The culture change for contractors has been phenomenal and the effects yet to be fully felt.
So while all this was going on, what were the contractors doing?
Uncertainty is a killer, what I mean by this is like in gambling, contractors didn’t know whether to stick or twist. Do I take out a CBILS or Bounce Back loan as capital to see me through these next few months, there will be work for me soon enough? Do I use this loan capital to pay outstanding debts or shall I use it for future income protection. Do I take that previous job, but now pay tax & NI, essentially cutting my take home pay significantly. Can I and shall I furlough myself?
Whatever questions were asked and actions taken, income was stilled and debt levels built, resulting in zombie companies sitting in limbo, uncertain of what the future held. Now the pinch points of furlough ending, loan repayment terms becoming active & taxes being collected are coming home to roost, many PSCs are on the verge of Insolvency. The question is – do you and your clients know it, or how to recognise it and when to take action?
A good starting point is whether or not the company is technically insolvent.
According to the insolvency laws, a business is actually insolvent if it can’t pay its debts as they fall due and / or has more liabilities than assets.
I know, that’s a pretty broad definition and I wonder how many businesses across the UK fit into that category right now?
So and anyway, what’s the big deal about trading whilst being insolvent?
Well and as stated right at the start, trading an insolvent company can open the Director up to the accusation of wrongful trading, which could lead to that nightmare scenario where the Director could end up becoming responsible for certain company debts and / or being banned from acting as a future Director for up to 15 years.

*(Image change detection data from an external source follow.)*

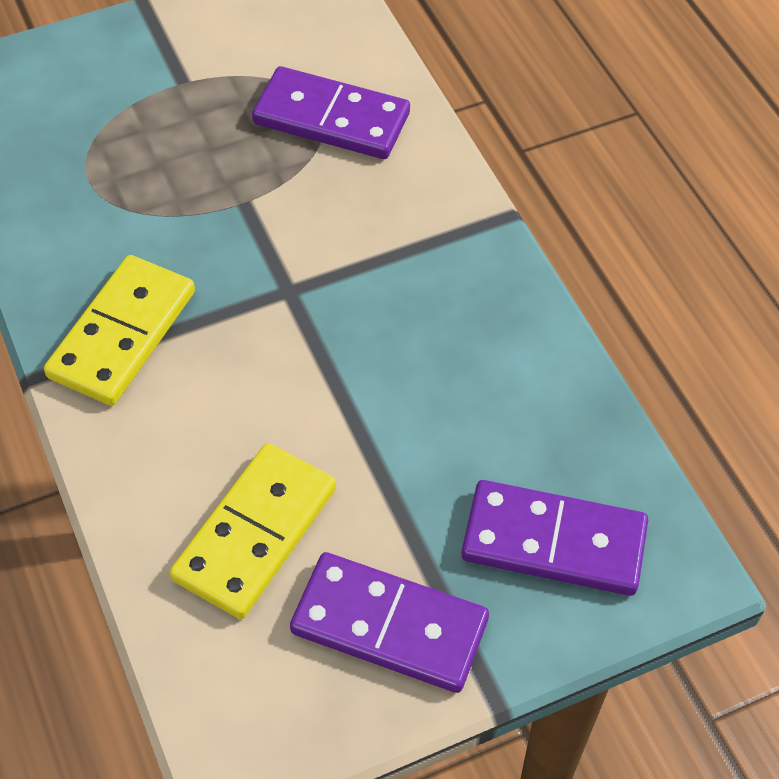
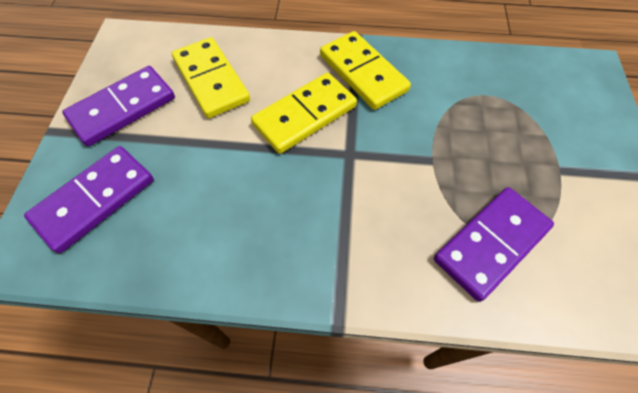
camera: 120 degrees right, 5 degrees up
none -> yellow domino [251,73,357,154]

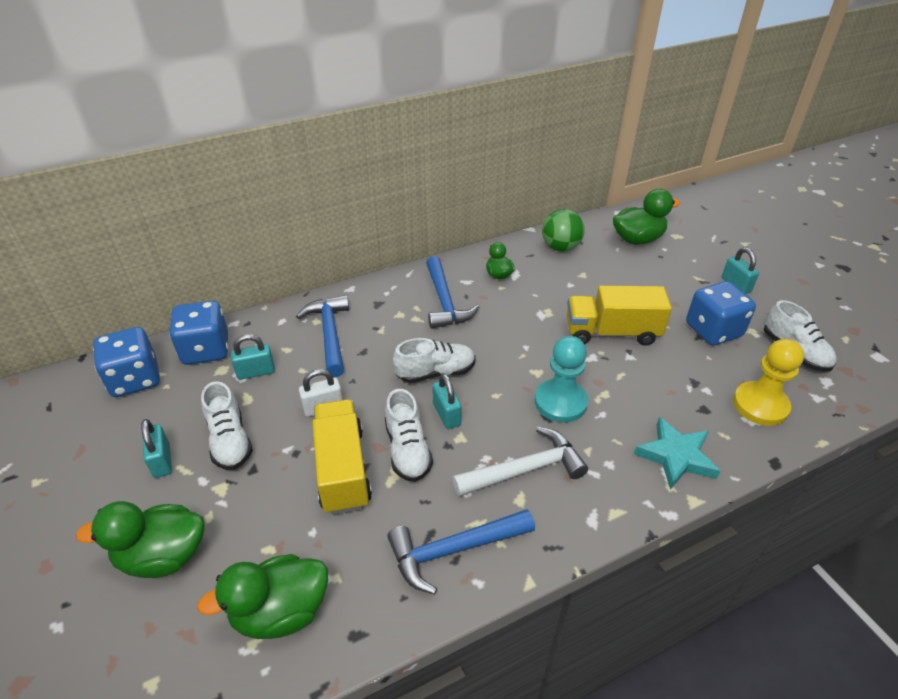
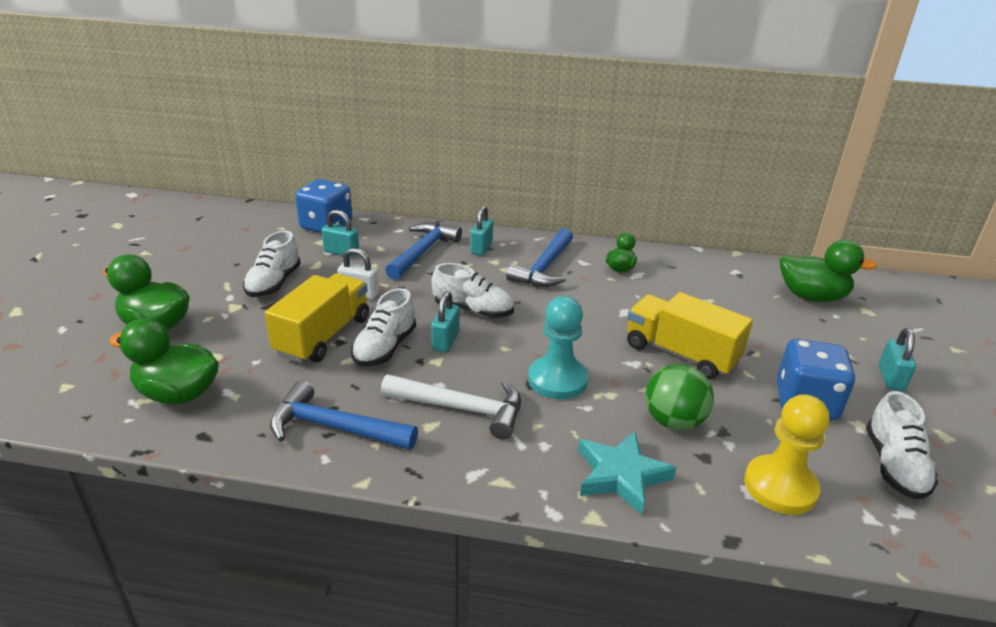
camera: 35 degrees right, 10 degrees down
blue dice [93,327,160,397] -> none
turquoise padlock [141,419,172,478] -> turquoise padlock moved to [471,205,493,256]
green ball [542,209,585,252] -> green ball moved to [646,364,714,431]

Not everyone is aware of the consequences or responsibilities of Director actions while the business is technically insolvent and sometimes it isn’t realised until it’s too late.

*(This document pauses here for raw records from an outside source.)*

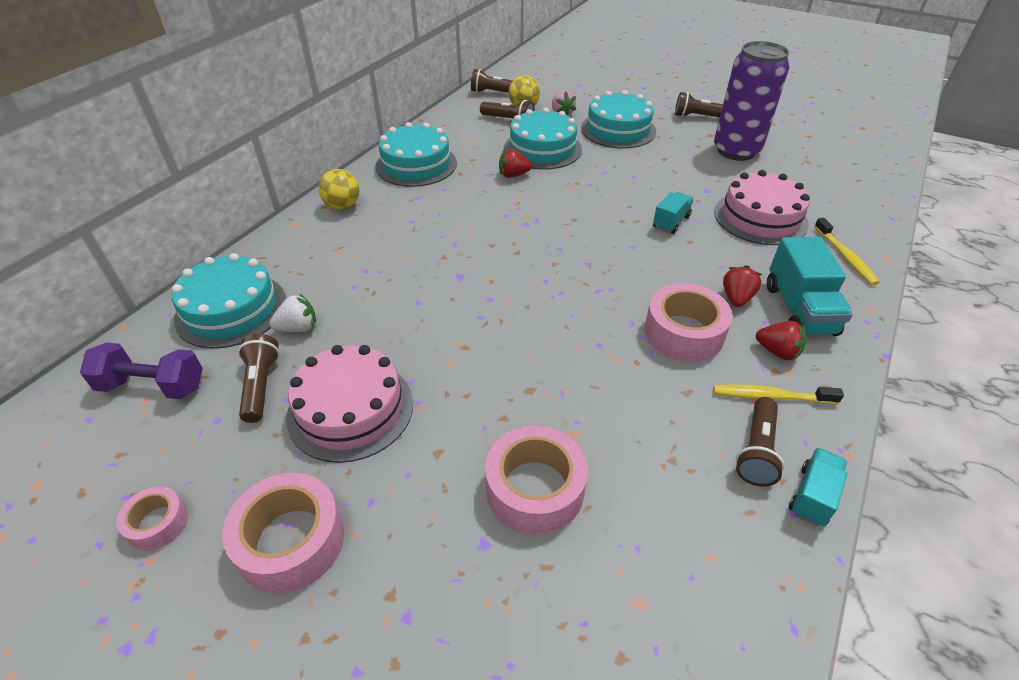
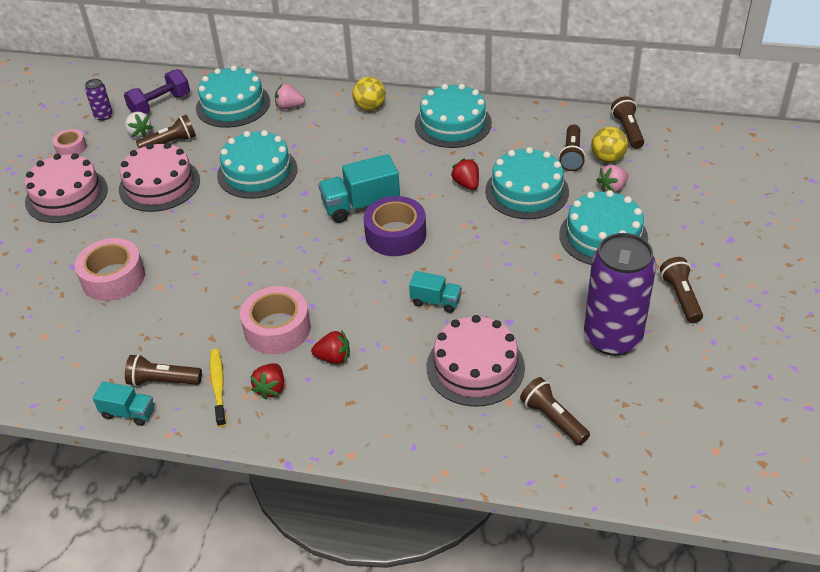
camera: 75 degrees right, 0 degrees up
purple dumbbell [80,342,203,399] -> purple dumbbell turned 60 degrees clockwise [124,69,190,114]
pink tape [222,473,344,593] -> pink cake [25,153,108,223]
white strawberry [269,293,316,332] -> white strawberry moved to [125,112,153,138]
turquoise truck [767,237,853,336] -> turquoise truck moved to [318,154,400,223]
yellow toothbrush [814,218,879,285] -> none
none -> purple can [85,79,113,121]
none -> turquoise cake [217,130,297,199]
none -> pink strawberry [275,84,305,109]
none -> purple tape [364,196,426,256]
none -> brown flashlight [520,377,590,445]

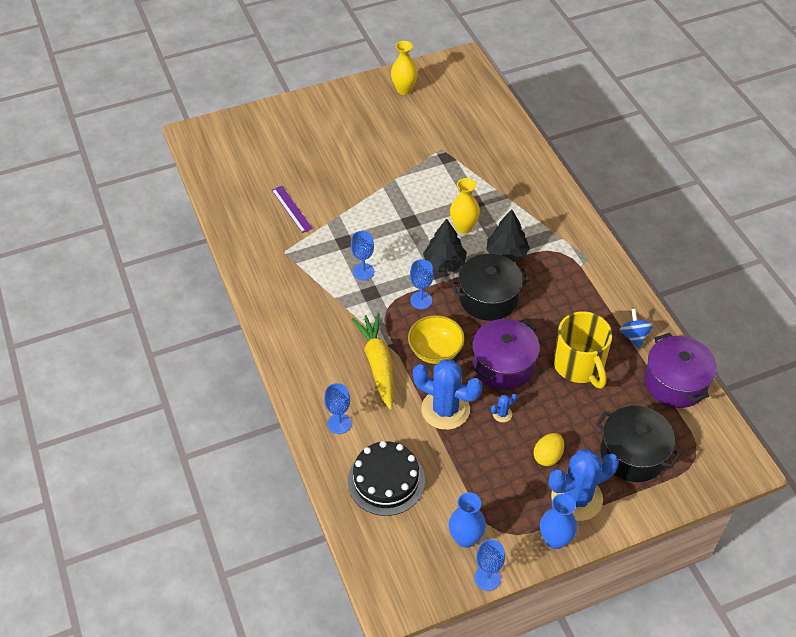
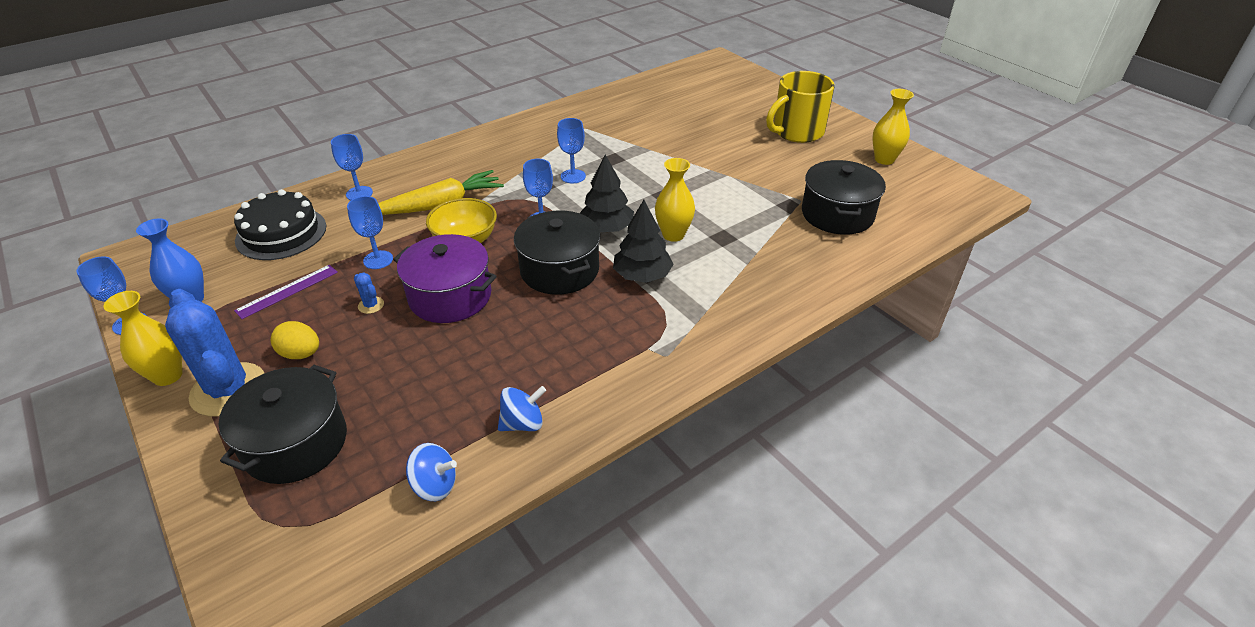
camera: 75 degrees right, 10 degrees down
purple ruler [272,186,313,233] -> purple ruler moved to [234,265,338,319]
blue cactus [413,359,483,430] -> blue goblet [347,196,393,269]
blue vase [540,494,577,549] -> yellow vase [103,291,183,386]
yellow mug [553,311,612,389] -> yellow mug moved to [766,71,835,143]
purple pot [644,333,717,408] -> blue spinning top [406,443,457,501]
none -> black pot [802,160,886,235]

Indicators Accountants can use to alert them to the possibility their clients may be Insolvent:
There are many red flags to spot your client is in trouble like bounced cheques, HMRC time to pays in place, a reduction in income, increase in liabilities and creditors constantly pushing for payment.

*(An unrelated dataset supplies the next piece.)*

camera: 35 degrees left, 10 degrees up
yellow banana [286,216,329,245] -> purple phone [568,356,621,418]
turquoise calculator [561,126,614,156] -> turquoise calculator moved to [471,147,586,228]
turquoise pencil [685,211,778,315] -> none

Financials, such as the latest Balance Sheet and Profit and Loss are always however the obvious go to places and will show the current position.
It is however projections over the next 3 months or so which normally provide a much better indicator on any problems fast approaching.
Further, clients who have taken up an umbrella service or gone PAYE, who are paying their accountant a minimal fee to keep their PSC alive should also be monitored as above, a common fault a Director could make is the out of sight, out of mind scenario and not realising cash balances have been overtaken by bills or repayments.
When Should a client speak to an Insolvency Practitioner?
I think the answer to this is when the business is technically insolvent, or if they can forecast / project and see that at some point in the future, their income won’t support the debt level.
I cannot stress enough the advantages of tackling the problem early and giving an IP time to calmly work through the problems and plan their actions in the best interests of protecting your client / the other stakeholders.
There is an age old stigma attached to Insolvency Practitioners that scares some clients from engaging until they are too deep in debt. The opposite is actually true, the earlier the engagement the more options are normally available. What’s even more important for directors is that early engagement has far more chance of capping and sometime completely extinguishing any subsequent claim of wrong doing / personal exposure.
A harsh hand has been dealt to the contractor market recently and while the future is still uncertain, the collaboration of us all to protect the UK workforce will ultimately speed up its recovery.